Los problemas vienen de la mano del guion. Si en Que Dios nos perdone la trama criminal se resolvía con un cantoso cambio de punto de vista —algo así como saltar de un caballo a otro en mitad de carrera— y en El reino el speech final venía a imputarle a la ciudadanía un cargo generalizado por corrupción (como si esta fuera congénita), en la miniserie estrenada en el pasado Festival de San Sebastián la imbricación del retrato de ambiente con una trama criminal con chanchullos inmobiliarios y desmanes institucionales de fondo no termina de casar. Por más que ese desarrollo concuerde con uno de los motivos clásicos del policíaco —la investigación de un caso aparentemente banal (en este caso un desahucio que termina en fatal accidente) deriva en el descubrimiento de un delito mucho más grave— las dos tramas principales se estorban y, sobre todo, la investigación del mangoneo urbanístico peca de repetitiva, como si necesitara explicarse una y otra vez para hacerse entendible.
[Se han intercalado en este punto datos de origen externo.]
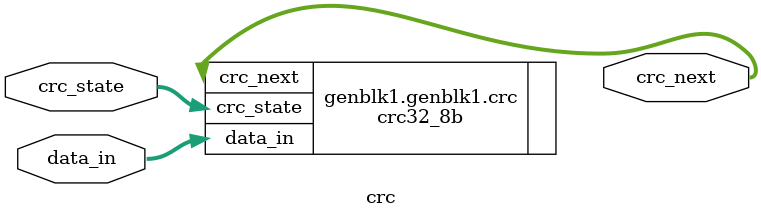
<source format=v>
module crc #( parameter TYPE    = "ETH",  // type: "ETH", "OTHER"
		 parameter DW      = 8)       // width of data
   (
    input [DW-1:0]  data_in, // input data
    input [CW-1:0]  crc_state, // input crc state
    output [CW-1:0] crc_next // next crc state
    );
   
   localparam CW      = 32;         // width of polynomial
     
   generate
      if(TYPE=="ETH")
	begin
	   if(DW==8)	  	  
	     crc32_8b crc(/*AUTOINST*/
			     // Outputs
			     .crc_next		(crc_next[31:0]),
			     // Inputs
			     .data_in		(data_in[7:0]),
			     .crc_state		(crc_state[31:0]));
	   else if(DW==64)
	     crc32_64b crc(/*AUTOINST*/
			      // Outputs
			      .crc_next		(crc_next[31:0]),
			      // Inputs
			      .data_in		(data_in[63:0]),
			      .crc_state	(crc_state[31:0]));
      
	end // if (TYPE=="ETH")      
   endgenerate
  			 		 		    
endmodule
</source>
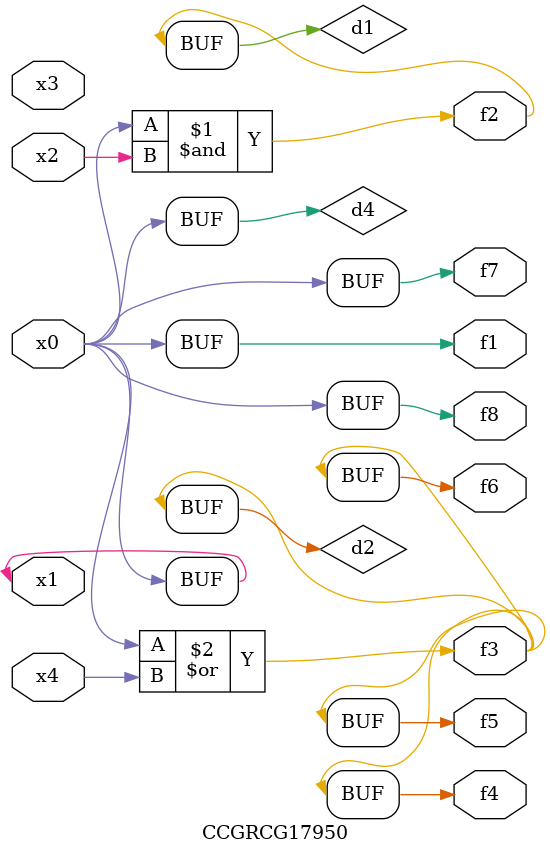
<source format=v>
module CCGRCG17950(
	input x0, x1, x2, x3, x4,
	output f1, f2, f3, f4, f5, f6, f7, f8
);

	wire d1, d2, d3, d4;

	and (d1, x0, x2);
	or (d2, x0, x4);
	nand (d3, x0, x2);
	buf (d4, x0, x1);
	assign f1 = d4;
	assign f2 = d1;
	assign f3 = d2;
	assign f4 = d2;
	assign f5 = d2;
	assign f6 = d2;
	assign f7 = d4;
	assign f8 = d4;
endmodule

</source>
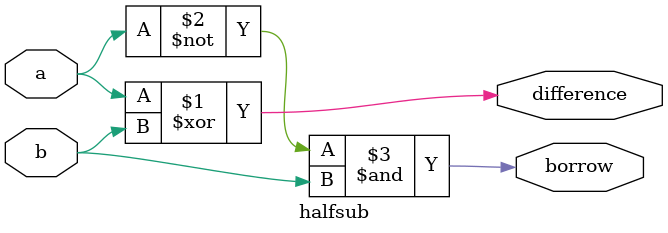
<source format=v>
module halfsub (
  input a,
  input b,
  output difference,
  output borrow
);
  assign difference = a ^ b;      
  assign borrow = ~a & b;    
endmodule

</source>
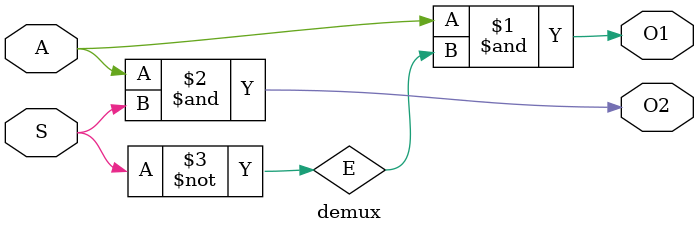
<source format=v>
module demux(input A,input S,output O1, output O2);
  wire E;
  not (E, S);
  and(O1,A,E);
  and(O2,A,S);
endmodule 
</source>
Esas indagaciones debilitan el impacto de la firme exploración de la cotidianeidad policial apuntada en los dos primeros (y mejores) episodios. No es casual que Ley 627 careciera de línea argumental y estuviera armada por bloques y que Antidisturbios funcione mejor cuando se interesa menos en la trama (que, por lo demás, está mejor construida que las de los trhillers precedentes firmados por la pareja y se sigue con interés). En resumen: hay dos series en una y se nota.
Con todo, Sorogoyen y Peña han corregido alguno de sus errores del pasado. Aquí, al contrario que en El reino, la clase política aparece perfectamente identificada (Rajoy hablando de la situación de Cataluña en la radio) y el periodo en el que todo sucede, también (entre agosto de 2016 y septiembre de 2017). En tanto herramienta de análisis de la actualidad, una producción que describe el modelo operativo aplicado por el comisario Villarejo (transformado en Revilla para la ficción) o la podredumbre de distintas instancias policiales, judiciales, políticas y mediáticas no puede llegar en momento más oportuno: para algunos de los implicados en la ‘Operación Kitchen’ será como ver un documental.